The problem: Leave out any picture and return the remaining listing below exactly as given.

= = = = =

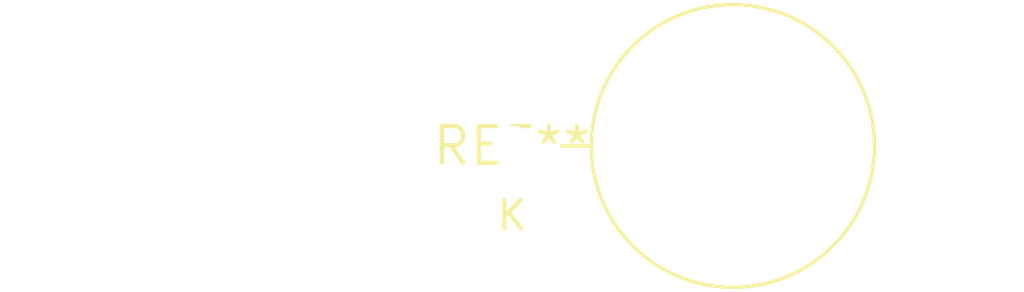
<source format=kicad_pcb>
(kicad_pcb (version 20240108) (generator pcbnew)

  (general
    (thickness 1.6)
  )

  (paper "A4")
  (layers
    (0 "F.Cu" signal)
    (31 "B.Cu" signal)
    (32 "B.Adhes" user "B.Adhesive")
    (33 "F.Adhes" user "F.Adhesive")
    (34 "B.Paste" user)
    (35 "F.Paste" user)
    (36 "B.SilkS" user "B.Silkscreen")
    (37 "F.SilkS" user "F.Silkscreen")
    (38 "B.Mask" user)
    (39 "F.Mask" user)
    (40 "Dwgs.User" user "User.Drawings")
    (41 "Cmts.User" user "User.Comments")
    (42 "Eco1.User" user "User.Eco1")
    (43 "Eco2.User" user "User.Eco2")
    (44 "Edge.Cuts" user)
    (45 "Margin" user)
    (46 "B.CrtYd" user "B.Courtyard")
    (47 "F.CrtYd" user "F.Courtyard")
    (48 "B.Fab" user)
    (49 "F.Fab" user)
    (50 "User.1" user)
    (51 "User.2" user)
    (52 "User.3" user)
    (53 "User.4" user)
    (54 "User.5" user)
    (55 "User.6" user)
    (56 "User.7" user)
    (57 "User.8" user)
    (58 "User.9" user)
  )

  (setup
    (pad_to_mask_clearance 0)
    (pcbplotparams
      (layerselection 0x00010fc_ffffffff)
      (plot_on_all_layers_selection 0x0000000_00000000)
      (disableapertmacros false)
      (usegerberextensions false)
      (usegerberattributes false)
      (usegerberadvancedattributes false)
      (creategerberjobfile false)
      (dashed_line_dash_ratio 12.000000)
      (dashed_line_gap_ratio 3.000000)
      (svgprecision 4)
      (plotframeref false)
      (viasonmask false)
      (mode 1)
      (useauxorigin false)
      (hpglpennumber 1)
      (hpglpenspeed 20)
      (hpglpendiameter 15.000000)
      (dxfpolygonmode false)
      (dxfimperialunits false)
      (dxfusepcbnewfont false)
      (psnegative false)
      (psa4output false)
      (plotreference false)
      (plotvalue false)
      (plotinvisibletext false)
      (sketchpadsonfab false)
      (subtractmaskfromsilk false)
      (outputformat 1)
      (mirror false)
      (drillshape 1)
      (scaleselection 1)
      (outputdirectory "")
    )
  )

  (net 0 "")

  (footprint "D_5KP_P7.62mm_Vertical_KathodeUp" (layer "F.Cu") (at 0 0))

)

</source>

= = = = =

Response to the exercise:
<source format=kicad_pcb>
(kicad_pcb (version 20240108) (generator pcbnew)

  (general
    (thickness 1.6)
  )

  (paper "A4")
  (layers
    (0 "F.Cu" signal)
    (31 "B.Cu" signal)
    (32 "B.Adhes" user "B.Adhesive")
    (33 "F.Adhes" user "F.Adhesive")
    (34 "B.Paste" user)
    (35 "F.Paste" user)
    (36 "B.SilkS" user "B.Silkscreen")
    (37 "F.SilkS" user "F.Silkscreen")
    (38 "B.Mask" user)
    (39 "F.Mask" user)
    (40 "Dwgs.User" user "User.Drawings")
    (41 "Cmts.User" user "User.Comments")
    (42 "Eco1.User" user "User.Eco1")
    (43 "Eco2.User" user "User.Eco2")
    (44 "Edge.Cuts" user)
    (45 "Margin" user)
    (46 "B.CrtYd" user "B.Courtyard")
    (47 "F.CrtYd" user "F.Courtyard")
    (48 "B.Fab" user)
    (49 "F.Fab" user)
    (50 "User.1" user)
    (51 "User.2" user)
    (52 "User.3" user)
    (53 "User.4" user)
    (54 "User.5" user)
    (55 "User.6" user)
    (56 "User.7" user)
    (57 "User.8" user)
    (58 "User.9" user)
  )

  (setup
    (pad_to_mask_clearance 0)
    (pcbplotparams
      (layerselection 0x00010fc_ffffffff)
      (plot_on_all_layers_selection 0x0000000_00000000)
      (disableapertmacros false)
      (usegerberextensions false)
      (usegerberattributes false)
      (usegerberadvancedattributes false)
      (creategerberjobfile false)
      (dashed_line_dash_ratio 12.000000)
      (dashed_line_gap_ratio 3.000000)
      (svgprecision 4)
      (plotframeref false)
      (viasonmask false)
      (mode 1)
      (useauxorigin false)
      (hpglpennumber 1)
      (hpglpenspeed 20)
      (hpglpendiameter 15.000000)
      (dxfpolygonmode false)
      (dxfimperialunits false)
      (dxfusepcbnewfont false)
      (psnegative false)
      (psa4output false)
      (plotreference false)
      (plotvalue false)
      (plotinvisibletext false)
      (sketchpadsonfab false)
      (subtractmaskfromsilk false)
      (outputformat 1)
      (mirror false)
      (drillshape 1)
      (scaleselection 1)
      (outputdirectory "")
    )
  )

  (net 0 "")

  (footprint "D_5KP_P7.62mm_Vertical_KathodeUp" (layer "F.Cu") (at 0 0))

)

</source>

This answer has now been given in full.